Both conditions involve a cycle of tissue injury, inflammation, and attempted repair that never fully resolves. Deeply infiltrating endometriosis lesions tend to develop in spots that experience repeated mechanical stress, like the ligaments connecting the uterus to the pelvis or the area between the rectum and vagina. That chronic irritation keeps the inflammatory process going and can make the pain progressively worse over time. Key signs that your pain might be secondary rather than primary include pain that has changed in timing or intensity, pain during sex, unusually heavy bleeding, or bleeding between periods.

How Common Severe Period Pain Really Is

Period pain is remarkably common, affecting anywhere from 16% to 91% of menstruating women depending on how pain is defined and who is surveyed. When researchers narrow the focus to pain severe enough to limit daily activities, the numbers settle into a more consistent range: about 7% to 15% of adult women, though among adolescents and young adults under 26, one study found 41% reported activity limitations. Pain severe enough to keep someone home from work or school affects roughly 5% to 20% of women.

Despite these numbers, period pain is frequently undertreated or dismissed. A 2025 clinical guideline from the Journal of Obstetrics and Gynaecology Canada specifically called this out, noting that untreated persistent menstrual pain can develop into a chronic pain syndrome over time. The guideline emphasized that effective treatments are available and should not be delayed while waiting for a definitive diagnosis.

What Actually Helps

Anti-inflammatory painkillers remain the first option for most period pain. They work by reducing prostaglandin production, which means fewer and weaker contractions and better blood flow to the uterine muscle. The key is timing: taking them before the pain becomes severe, ideally at the very first sign of cramps or even just before your period starts, is significantly more effective than waiting until the pain is established.

Hormonal contraceptives are the other main approach. Birth control pills reduce the amount of uterine lining that builds up each cycle, which means less prostaglandin production and lighter, less painful periods. Studies show that combination pills reduce the number of days spent in pain by about four days per cycle. Around 23% to 26% of women report meaningful improvement in their cramps on the pill, though individual responses vary widely. Continuous-use hormonal methods that reduce or eliminate periods altogether tend to provide even more relief.
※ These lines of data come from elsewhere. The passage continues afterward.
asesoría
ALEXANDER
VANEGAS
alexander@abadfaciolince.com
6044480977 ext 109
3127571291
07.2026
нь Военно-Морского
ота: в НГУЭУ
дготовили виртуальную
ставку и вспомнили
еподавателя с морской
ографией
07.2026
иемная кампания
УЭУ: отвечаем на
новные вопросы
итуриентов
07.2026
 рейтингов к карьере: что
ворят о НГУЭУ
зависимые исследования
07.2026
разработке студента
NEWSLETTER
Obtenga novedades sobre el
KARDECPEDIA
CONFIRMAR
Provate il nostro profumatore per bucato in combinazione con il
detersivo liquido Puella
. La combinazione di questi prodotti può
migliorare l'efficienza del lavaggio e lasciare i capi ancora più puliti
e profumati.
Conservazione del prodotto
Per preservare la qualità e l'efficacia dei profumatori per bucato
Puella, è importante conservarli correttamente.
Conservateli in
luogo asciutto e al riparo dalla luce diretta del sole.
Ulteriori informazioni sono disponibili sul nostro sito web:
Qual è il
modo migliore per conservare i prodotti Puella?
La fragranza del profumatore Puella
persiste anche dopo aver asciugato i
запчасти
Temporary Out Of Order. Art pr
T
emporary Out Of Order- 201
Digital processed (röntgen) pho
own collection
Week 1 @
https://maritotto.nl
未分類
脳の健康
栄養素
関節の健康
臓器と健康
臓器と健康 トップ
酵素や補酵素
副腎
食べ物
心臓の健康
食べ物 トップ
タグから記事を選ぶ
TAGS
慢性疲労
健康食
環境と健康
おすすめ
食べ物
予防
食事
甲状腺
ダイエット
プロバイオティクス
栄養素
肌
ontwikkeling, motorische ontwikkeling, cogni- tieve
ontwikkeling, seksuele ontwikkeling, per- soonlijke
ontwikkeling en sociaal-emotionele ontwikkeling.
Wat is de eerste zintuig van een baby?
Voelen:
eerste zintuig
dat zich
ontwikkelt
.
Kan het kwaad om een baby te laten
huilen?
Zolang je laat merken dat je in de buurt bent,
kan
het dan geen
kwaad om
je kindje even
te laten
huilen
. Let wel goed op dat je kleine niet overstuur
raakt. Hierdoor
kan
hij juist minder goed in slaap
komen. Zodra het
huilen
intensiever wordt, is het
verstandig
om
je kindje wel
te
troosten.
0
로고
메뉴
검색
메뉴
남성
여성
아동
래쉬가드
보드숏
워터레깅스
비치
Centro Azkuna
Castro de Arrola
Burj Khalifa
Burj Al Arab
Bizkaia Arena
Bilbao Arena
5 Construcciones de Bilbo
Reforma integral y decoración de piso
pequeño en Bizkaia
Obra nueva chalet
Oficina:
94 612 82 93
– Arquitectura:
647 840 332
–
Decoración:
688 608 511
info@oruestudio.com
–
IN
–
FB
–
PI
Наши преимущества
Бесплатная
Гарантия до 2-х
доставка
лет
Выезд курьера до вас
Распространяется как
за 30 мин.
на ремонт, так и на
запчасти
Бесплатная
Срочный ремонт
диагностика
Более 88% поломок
For the roughly 18% of women whose pain doesn’t respond to anti-inflammatory medication, the explanation may lie in those other inflammatory pathways, like leukotrienes, that standard painkillers don’t address. Researchers have explored whether blocking leukotrienes directly could help, but early studies in adolescents haven’t shown significant benefit at the doses tested. This remains a gap in treatment options, and women in this group often benefit from combining approaches or moving to hormonal management.

Heat applied to the lower abdomen is one of the most consistently helpful non-drug strategies. It works by relaxing the uterine muscle and improving blood flow, directly counteracting the two mechanisms that cause the pain. Exercise, while not appealing during cramps, also increases pelvic blood flow and triggers the release of your body’s natural pain-relieving chemicals.

Signs Your Pain Needs Medical Attention

Normal period pain, even when uncomfortable, shouldn’t stop you from leaving the house, going to work, or attending school. If your pain lasts longer than two to three days, doesn’t improve with over-the-counter treatment, interferes with your daily routine, or has been getting worse over time, those are all reasons to get evaluated. Pain that starts later in life, pain during sex, or unusually heavy bleeding can point to conditions like endometriosis or adenomyosis that benefit from targeted treatment. A pelvic exam isn’t always needed before starting treatment for straightforward cramps, but it becomes important when the pattern of pain suggests something beyond normal prostaglandin-driven cramping.